Retired dental surgeon Gene Schklair, 80, sells the sculptures he makes at the Colony for up to $18,000 each. Suzanne Knode, another resident, took her first screenwriting course there in her early 60s. Her film about an elderly woman who robs a convenience store while balancing on her walker was cast and made by fellow residents. It has since made it onto the film festival circuit.

America has already seen a trend for senior housing communities on college campuses, offering residents and students the benefits of intergenerational contact and, increasingly, learning programmes for residents to study something new or take a further degree – as, for example, at Lasell Village.

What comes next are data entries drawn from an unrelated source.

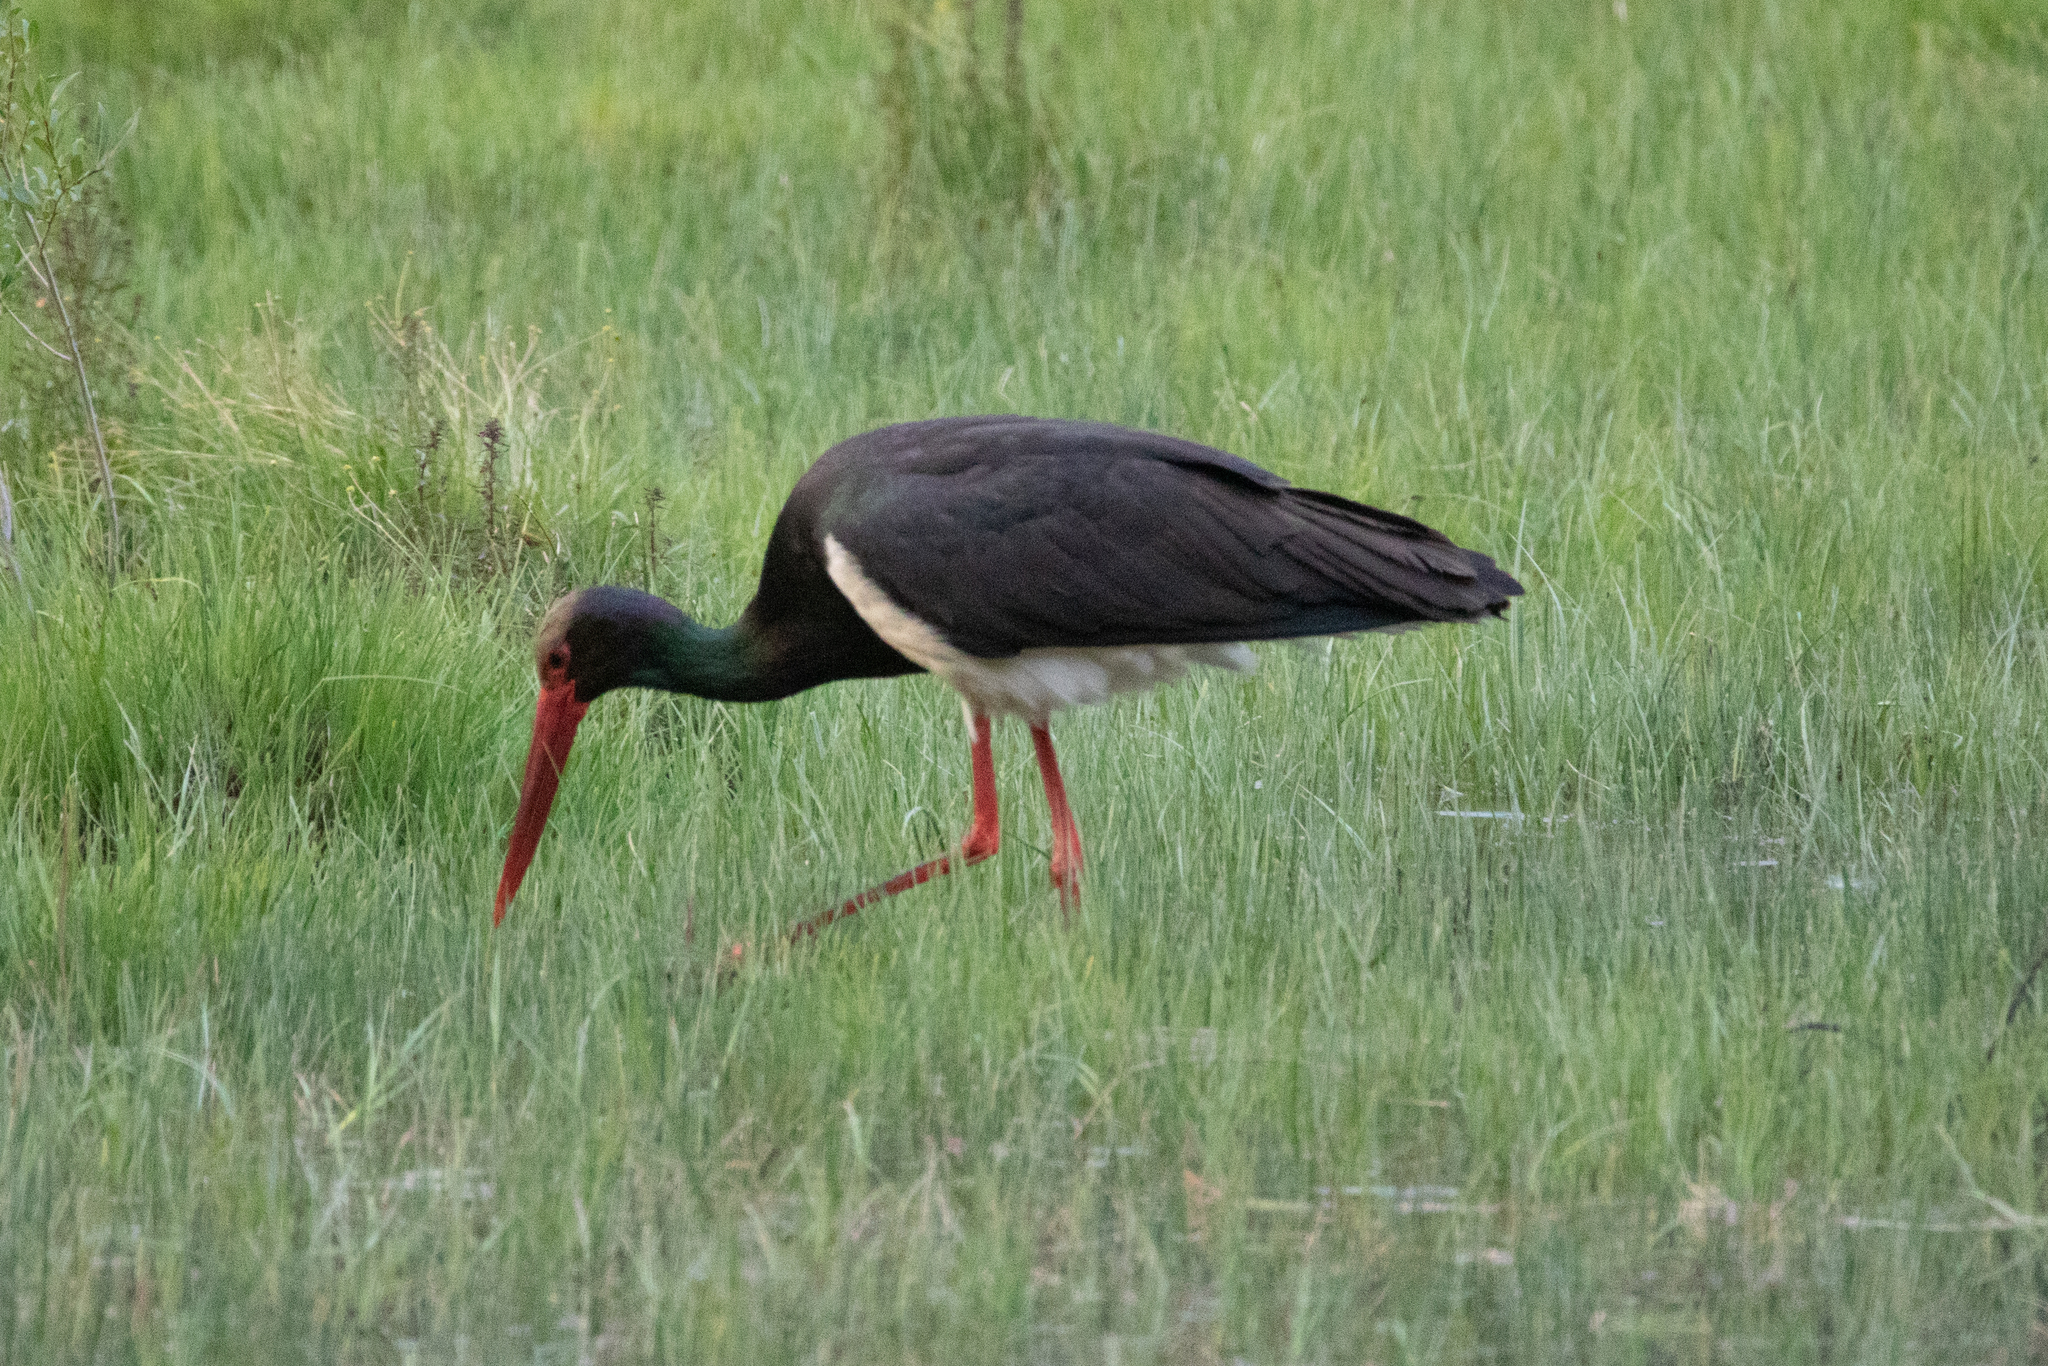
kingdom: Animalia
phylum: Chordata
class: Aves
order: Ciconiiformes
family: Ciconiidae
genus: Ciconia
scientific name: Ciconia nigra
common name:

Developments of this kind have been encouraged by a growing understanding of the benefits to health and happiness of learning new skills as you age (although this can make learning sound a bit like eating bran, good for you but not very pleasant). Art, too, requires study, to develop technique; it also offers a way to scrutinise and understand the world and a mode of self-expression; it is ageless, in all senses of the word.

In this country, there is a growing interest in art produced by older people, not just as therapy, but as mind-expanding pleasure for artists and audience. The idea that you could be creative at all hours of the day and night makes ageing something actively to aspire to. In California, two more Colony communities are in development. Let’s hope some enterprising developer sets up something similar in Britain soon.